I will hopefully circle back to a full transcript of this as soon as I can, but I’m in a production crunch right now, so here’s the meat of this crazy story. This was so crazy that I no longer think Taliesin is an actual person, but a fiction getting written into our universe.
Wednesday Club 2018-06-06 “More on Moore”
0:38:54 Taliesin: “One of the things that often, I think, leads to people making poor choices in life is the misunderstanding that life doesn’t have a third act. Third acts are fictional. You have a first act, and you have a messy second act that’s really poorly written, and that’s it. The third act is like the worst invention of modern man because it doesn’t- The resolution is only something that happens when you sit down and write it. There’s no such thing as closure! No, there is no third act! It’s in your head!”
What’s spectacularly crazy about this story is that it is verifiable enough that it’s almost certainly true, and that it has a third act. Somehow Taliesin Jaffe’s actual life has at least one story in it that has a third act 34 years after its opening acts. And he was absolutely right two days earlier when he said that’s not supposed to happen.
Taliesin was in the 1984 Peter Hyams’ film “2010: The Year We Make Contact” the sequel to “2001: A Space Odyssey.” Taliesin played the main character’s son. He was 7 when the film was released. “I learned to ride my bicycle through HAL.”
Taliesin: “Oh yeah, I got to swim with dolphins. I got to swim with dolphins a lot.” They sent his to Marineland. “Marineland was basically low-budget SeaWorld. It was a Sea World except more like a carnie SeaWorld. It was a little less of like, ‘look at the amazing science!’ and more like, ‘here’s a pool where you can swim with sharks and it’s probably safe.’ […] And so, everyday I would go down and they taught me how to- ’cause the shots that they wanted they couldn’t have a trainer on screen, so they taught- I had to spend months getting the dolphins to learn to obey my whims. […] Even D&D, no job has ever been as good as this one. […] They had this giant tank, and they filled it with salt water, it’s a giant tank. They built a house set on top of the tank, because it’s that big, and the house has a pool that the dolphins would come up through. You can see it in the movie. They had this crazy camera on a crane that could go underwater so they could lift it up out of the water for this house set they built on- And at one point there’s like a four hour wait for a set, and I’m like, ‘Can I get in there? I’m in my shorts. It’s just a giant black bowl with two dolphins in it.’ And they’re like, Yeah, you’re the least of our problems. Get in there.’ And I get to do that for a while, that was nice. […] Every now and then I’ll go to SeaWorld and just be like, ‘Hey, watch this,’ and get them to come over.

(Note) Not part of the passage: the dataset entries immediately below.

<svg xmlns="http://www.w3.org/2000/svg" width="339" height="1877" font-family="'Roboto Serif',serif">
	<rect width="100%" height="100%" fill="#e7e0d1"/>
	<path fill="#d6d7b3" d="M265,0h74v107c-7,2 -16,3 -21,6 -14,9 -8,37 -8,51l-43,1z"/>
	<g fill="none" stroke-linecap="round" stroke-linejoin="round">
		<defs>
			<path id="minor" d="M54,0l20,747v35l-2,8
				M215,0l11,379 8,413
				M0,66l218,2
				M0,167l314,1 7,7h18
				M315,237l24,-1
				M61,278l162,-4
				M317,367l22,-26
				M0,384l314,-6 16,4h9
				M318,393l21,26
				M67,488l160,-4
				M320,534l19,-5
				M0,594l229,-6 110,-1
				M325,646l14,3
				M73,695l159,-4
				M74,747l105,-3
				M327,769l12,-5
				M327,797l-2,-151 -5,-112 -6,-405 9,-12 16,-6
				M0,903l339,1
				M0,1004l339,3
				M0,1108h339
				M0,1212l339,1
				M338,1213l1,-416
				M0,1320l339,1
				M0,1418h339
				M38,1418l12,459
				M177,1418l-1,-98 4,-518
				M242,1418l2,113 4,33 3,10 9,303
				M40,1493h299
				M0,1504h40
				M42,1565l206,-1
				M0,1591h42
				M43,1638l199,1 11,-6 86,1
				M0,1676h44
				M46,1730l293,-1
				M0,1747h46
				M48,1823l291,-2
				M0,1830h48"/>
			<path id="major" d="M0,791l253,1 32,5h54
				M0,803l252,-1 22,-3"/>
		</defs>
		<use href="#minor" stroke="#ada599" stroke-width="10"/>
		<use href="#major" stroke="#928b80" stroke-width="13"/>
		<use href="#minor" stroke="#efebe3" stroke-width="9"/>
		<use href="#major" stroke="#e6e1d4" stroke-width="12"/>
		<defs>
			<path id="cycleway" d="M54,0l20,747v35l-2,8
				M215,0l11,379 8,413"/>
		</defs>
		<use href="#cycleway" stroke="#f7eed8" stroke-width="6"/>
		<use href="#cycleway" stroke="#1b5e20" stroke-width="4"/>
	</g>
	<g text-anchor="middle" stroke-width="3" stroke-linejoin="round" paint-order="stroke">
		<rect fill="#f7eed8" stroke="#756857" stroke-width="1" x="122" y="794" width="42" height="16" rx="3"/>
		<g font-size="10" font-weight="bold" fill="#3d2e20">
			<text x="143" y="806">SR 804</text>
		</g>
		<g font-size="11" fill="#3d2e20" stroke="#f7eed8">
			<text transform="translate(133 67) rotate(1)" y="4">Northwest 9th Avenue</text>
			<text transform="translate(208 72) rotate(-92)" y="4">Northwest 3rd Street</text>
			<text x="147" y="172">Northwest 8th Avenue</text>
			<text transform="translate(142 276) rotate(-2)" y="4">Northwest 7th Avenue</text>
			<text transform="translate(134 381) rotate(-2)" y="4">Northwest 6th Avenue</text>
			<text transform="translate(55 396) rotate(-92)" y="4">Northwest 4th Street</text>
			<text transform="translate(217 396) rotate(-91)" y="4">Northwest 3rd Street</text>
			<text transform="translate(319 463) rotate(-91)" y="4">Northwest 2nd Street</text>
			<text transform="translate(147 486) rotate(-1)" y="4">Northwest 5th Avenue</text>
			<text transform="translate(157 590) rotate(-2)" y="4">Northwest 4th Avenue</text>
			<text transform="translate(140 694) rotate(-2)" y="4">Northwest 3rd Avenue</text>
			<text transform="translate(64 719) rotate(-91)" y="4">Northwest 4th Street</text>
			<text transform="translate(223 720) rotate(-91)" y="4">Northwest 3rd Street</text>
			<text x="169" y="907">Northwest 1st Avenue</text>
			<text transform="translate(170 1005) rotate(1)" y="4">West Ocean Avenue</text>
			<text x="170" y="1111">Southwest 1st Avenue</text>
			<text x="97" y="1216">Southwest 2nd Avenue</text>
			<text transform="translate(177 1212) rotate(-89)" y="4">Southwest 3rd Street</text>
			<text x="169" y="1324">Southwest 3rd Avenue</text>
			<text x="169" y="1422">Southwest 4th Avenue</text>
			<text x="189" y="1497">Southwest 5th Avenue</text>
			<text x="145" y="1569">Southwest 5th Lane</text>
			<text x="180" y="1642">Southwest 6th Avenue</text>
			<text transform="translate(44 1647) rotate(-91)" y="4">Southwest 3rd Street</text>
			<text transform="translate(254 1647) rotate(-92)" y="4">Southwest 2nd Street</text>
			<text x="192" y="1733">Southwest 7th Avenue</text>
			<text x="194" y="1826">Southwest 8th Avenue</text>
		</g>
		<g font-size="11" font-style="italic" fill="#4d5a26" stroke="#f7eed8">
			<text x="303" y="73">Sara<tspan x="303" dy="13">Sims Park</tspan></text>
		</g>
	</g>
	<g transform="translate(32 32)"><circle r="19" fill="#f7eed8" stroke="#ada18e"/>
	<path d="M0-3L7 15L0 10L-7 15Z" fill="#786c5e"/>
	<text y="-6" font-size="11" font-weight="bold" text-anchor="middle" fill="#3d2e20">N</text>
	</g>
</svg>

It’s great. Crunch and Lelani.”
Amy Dalen: “Crunch and Lelani? […] You remember the names of the two dolphins you made friends with when you were 8? That’s wonderful!”
Taliesin: “Man! You’ve somehow taken my softest story and made it softer!”
B. Dave Walters: “Dolphins live a really long time; they’re probably still out there somewhere. Crunch and Lelani, they still long for you. to click at them.”
Taliesin: “They have really long memories, I’m sure. They’d be like ‘What the fuck did you do to your hair?’”
Then they jokingly told chat to find the dolphins to reunite them with that little boy.
Erika, reading chat: “Are you a real person, Taliesin?”
Taliesin, firmly: “No! I’m absolutely not.”
Taliesin tells a story about how they needed props for a messy boy’s room in the future, and he was already into anime WAY before it had hit the US. So, he got to order a bunch of really nice toys from Japan with the prop guys, several of which he got to keep.
And while he’s telling that story, chat FINDS THE FUCKING DOLPHINS. Lelani is in Canada. Crunch is in San Diego at SeaWorld. So when they’re down there next month for SDCC, they’re going to try to arrange something to see him. And at this point everyone on the set has completely lost it because the whole thing is too good and pure to possibly be happening but it did.